EXERCISE:
This exercise calls for every record to be returned exactly, with pictures removed.

EXTRACTED DATA:
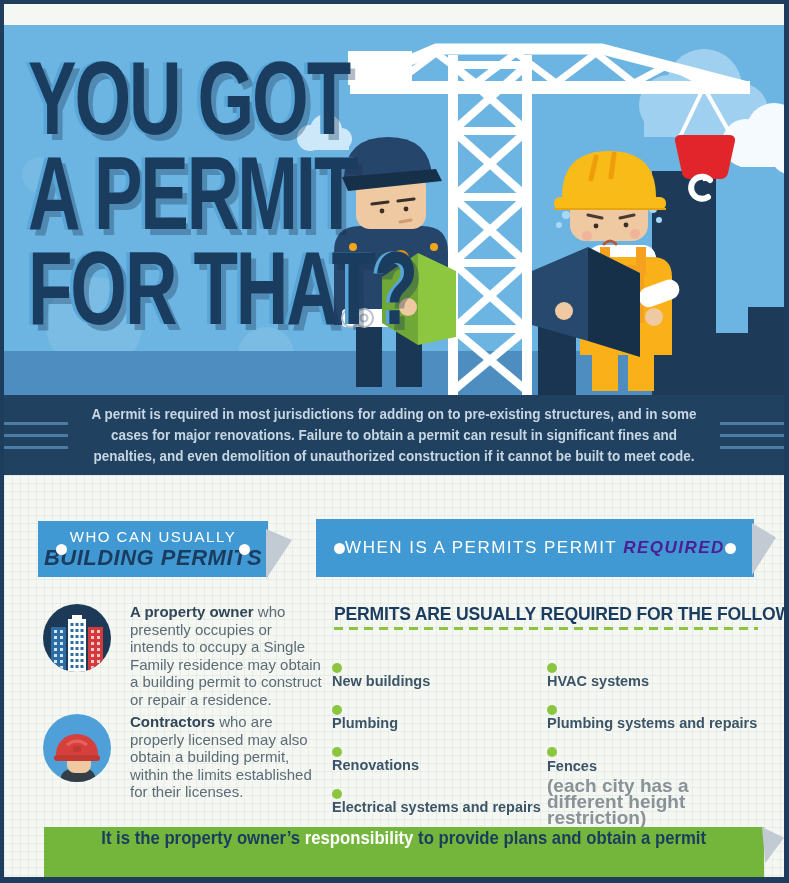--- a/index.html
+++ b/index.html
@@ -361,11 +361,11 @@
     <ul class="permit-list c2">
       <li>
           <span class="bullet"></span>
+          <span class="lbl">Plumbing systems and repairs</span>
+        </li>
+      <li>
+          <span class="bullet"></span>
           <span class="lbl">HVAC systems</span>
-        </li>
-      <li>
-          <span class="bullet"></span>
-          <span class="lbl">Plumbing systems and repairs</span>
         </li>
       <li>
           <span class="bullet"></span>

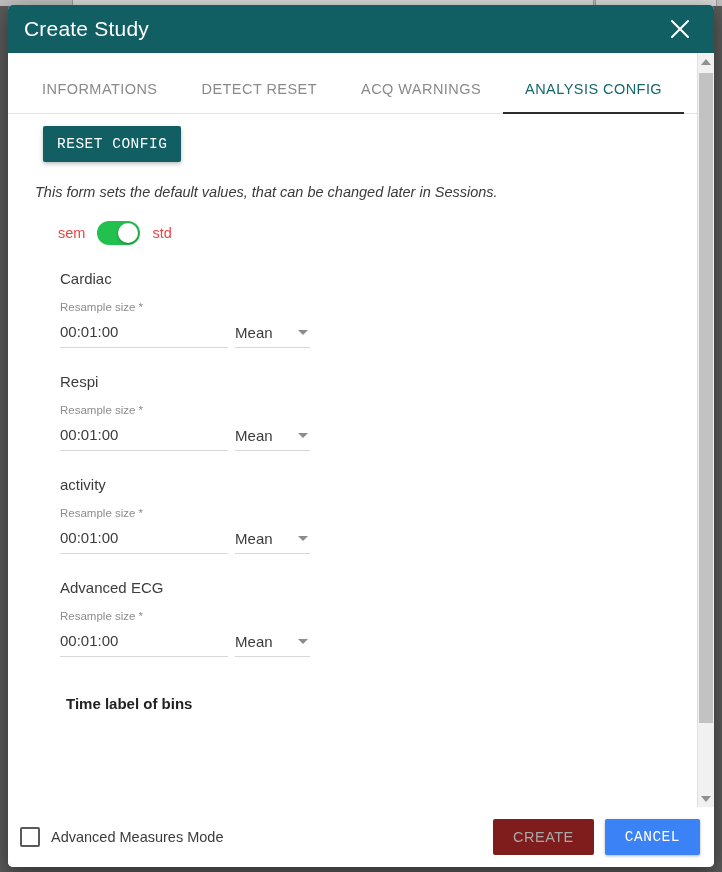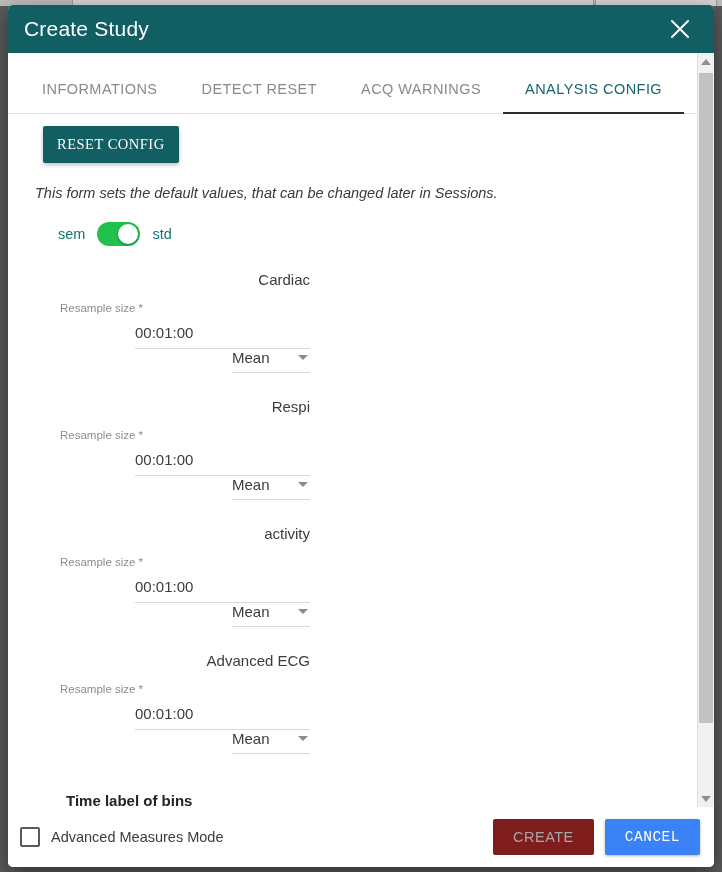--- a/index.html
+++ b/index.html
@@ -137,7 +137,7 @@
     border-radius: 2px;
     box-shadow: 0 2px 4px rgba(0,0,0,.26);
     cursor: pointer;
-    font-family: Liberation Serif, serif;
+    font-family: Liberation Mono, monospace;
   }
 
   #form-hint {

ANSWER SECTION:
--- a/index.html
+++ b/index.html
@@ -361,11 +361,11 @@
     <ul class="permit-list c2">
       <li>
           <span class="bullet"></span>
+          <span class="lbl">Plumbing systems and repairs</span>
+        </li>
+      <li>
+          <span class="bullet"></span>
           <span class="lbl">HVAC systems</span>
-        </li>
-      <li>
-          <span class="bullet"></span>
-          <span class="lbl">Plumbing systems and repairs</span>
         </li>
       <li>
           <span class="bullet"></span>

--- a/index.html
+++ b/index.html
@@ -137,7 +137,7 @@
     border-radius: 2px;
     box-shadow: 0 2px 4px rgba(0,0,0,.26);
     cursor: pointer;
-    font-family: Liberation Serif, serif;
+    font-family: Liberation Mono, monospace;
   }
 
   #form-hint {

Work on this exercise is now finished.